Working data below:

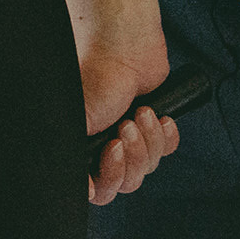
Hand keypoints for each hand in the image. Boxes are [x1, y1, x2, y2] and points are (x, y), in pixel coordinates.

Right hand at [83, 29, 178, 206]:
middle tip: (124, 128)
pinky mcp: (154, 125)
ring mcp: (131, 138)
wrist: (123, 47)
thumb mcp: (74, 123)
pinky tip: (158, 115)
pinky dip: (166, 135)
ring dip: (147, 140)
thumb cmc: (93, 78)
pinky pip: (167, 149)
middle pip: (127, 181)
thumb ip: (72, 161)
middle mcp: (105, 147)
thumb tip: (80, 191)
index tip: (110, 153)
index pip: (98, 190)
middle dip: (131, 156)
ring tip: (140, 113)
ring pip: (148, 165)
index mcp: (84, 150)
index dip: (107, 180)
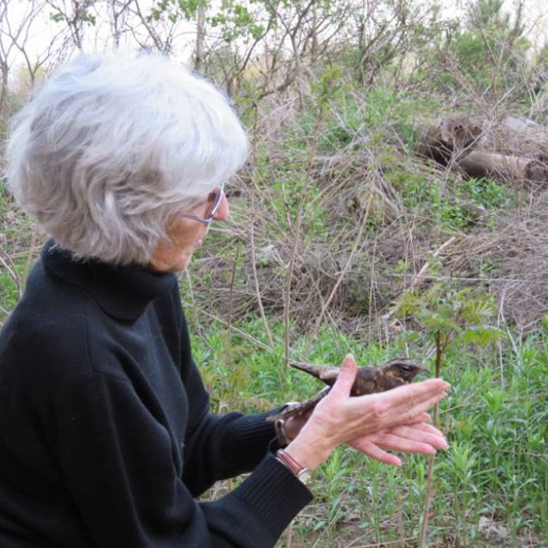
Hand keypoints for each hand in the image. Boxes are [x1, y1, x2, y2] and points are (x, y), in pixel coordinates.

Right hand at [285, 354, 449, 469]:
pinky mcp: (373, 440)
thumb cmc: (327, 413)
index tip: (441, 383)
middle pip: (411, 409)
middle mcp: (382, 419)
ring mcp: (379, 431)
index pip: (407, 395)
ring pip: (407, 430)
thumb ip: (346, 374)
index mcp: (377, 405)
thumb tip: (350, 356)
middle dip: (430, 399)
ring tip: (441, 434)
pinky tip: (410, 459)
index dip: (426, 389)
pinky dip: (404, 450)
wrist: (319, 436)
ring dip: (424, 431)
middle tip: (446, 391)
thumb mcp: (337, 391)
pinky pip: (392, 446)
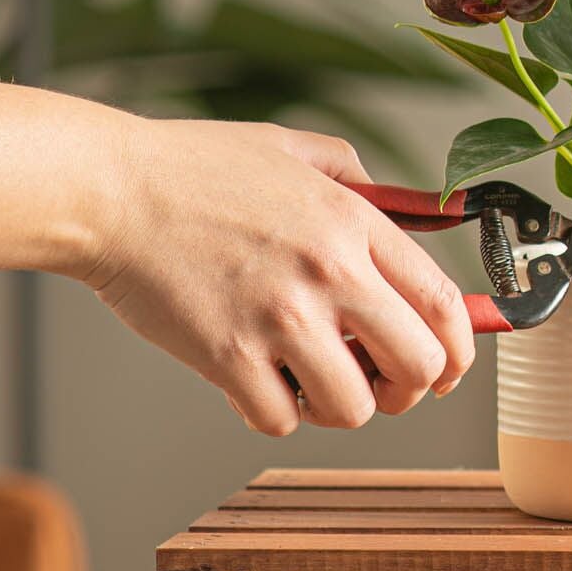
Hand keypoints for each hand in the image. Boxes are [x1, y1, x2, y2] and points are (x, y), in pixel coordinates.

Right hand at [84, 116, 475, 435]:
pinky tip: (255, 379)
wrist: (111, 191)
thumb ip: (358, 178)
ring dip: (339, 405)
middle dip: (410, 388)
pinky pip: (280, 421)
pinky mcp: (228, 357)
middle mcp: (330, 272)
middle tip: (383, 383)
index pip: (443, 302)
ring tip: (311, 379)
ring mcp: (280, 318)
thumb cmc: (193, 168)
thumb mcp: (293, 149)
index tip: (450, 367)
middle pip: (419, 364)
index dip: (460, 349)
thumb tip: (413, 210)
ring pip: (355, 408)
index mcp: (354, 222)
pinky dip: (272, 412)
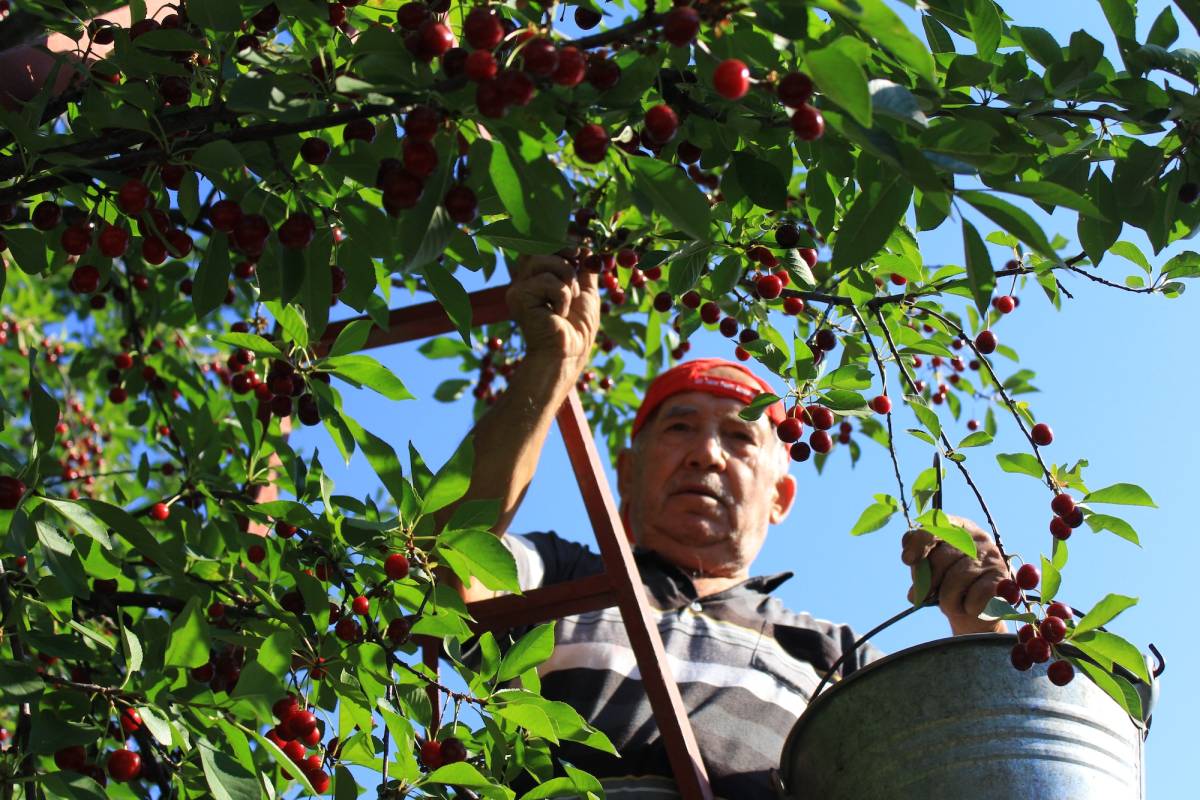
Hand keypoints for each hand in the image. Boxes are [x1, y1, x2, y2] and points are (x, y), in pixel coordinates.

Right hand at [506, 254, 599, 371]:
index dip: (560, 238)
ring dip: (566, 278)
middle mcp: (523, 278)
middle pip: (537, 245)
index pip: (541, 244)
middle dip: (563, 248)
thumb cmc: (577, 327)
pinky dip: (563, 296)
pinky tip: (558, 313)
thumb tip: (586, 245)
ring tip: (569, 299)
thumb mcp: (585, 290)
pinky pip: (547, 280)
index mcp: (537, 276)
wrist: (568, 352)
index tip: (580, 244)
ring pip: (543, 259)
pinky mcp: (518, 297)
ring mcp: (518, 287)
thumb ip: (583, 268)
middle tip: (578, 257)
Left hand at [901, 513, 1007, 634]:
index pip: (937, 524)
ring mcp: (993, 557)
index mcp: (958, 527)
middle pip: (943, 556)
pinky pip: (976, 595)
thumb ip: (919, 560)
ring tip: (949, 605)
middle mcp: (978, 537)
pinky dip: (967, 606)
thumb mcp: (930, 569)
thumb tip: (910, 559)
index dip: (920, 541)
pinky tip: (969, 607)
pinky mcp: (1003, 579)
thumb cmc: (947, 583)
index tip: (907, 560)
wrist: (974, 611)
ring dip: (947, 599)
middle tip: (922, 596)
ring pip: (957, 578)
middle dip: (928, 581)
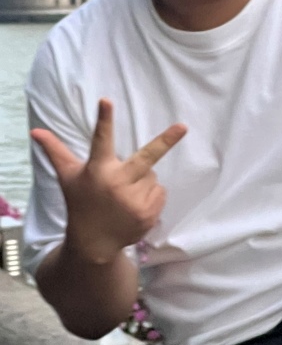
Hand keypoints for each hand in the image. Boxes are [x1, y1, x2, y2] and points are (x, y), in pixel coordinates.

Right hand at [31, 99, 186, 264]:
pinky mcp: (147, 213)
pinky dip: (151, 194)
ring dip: (142, 179)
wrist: (93, 244)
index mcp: (98, 169)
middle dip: (166, 141)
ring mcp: (134, 201)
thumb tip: (36, 131)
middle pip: (146, 157)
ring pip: (152, 175)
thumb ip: (55, 151)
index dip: (105, 119)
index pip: (101, 139)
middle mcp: (117, 184)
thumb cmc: (80, 202)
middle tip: (183, 126)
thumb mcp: (68, 176)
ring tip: (124, 194)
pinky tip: (134, 205)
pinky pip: (160, 191)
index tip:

End of Working data.

### Problem
Write out only the lines that run from the line containing "middle dip: (166, 141)" through the line containing "pinky tip: (134, 205)", both included, exactly as they appear above.

### Reply to the exercise
middle dip: (166, 141)
ring mcp: (134, 201)
thumb tip: (36, 131)
middle pip: (146, 157)
ring pip: (152, 175)
thumb ip: (55, 151)
index dip: (105, 119)
index pip: (101, 139)
middle mcp: (117, 184)
thumb cmc: (80, 202)
middle tip: (183, 126)
thumb mcp: (68, 176)
ring tip: (124, 194)
pinky tip: (134, 205)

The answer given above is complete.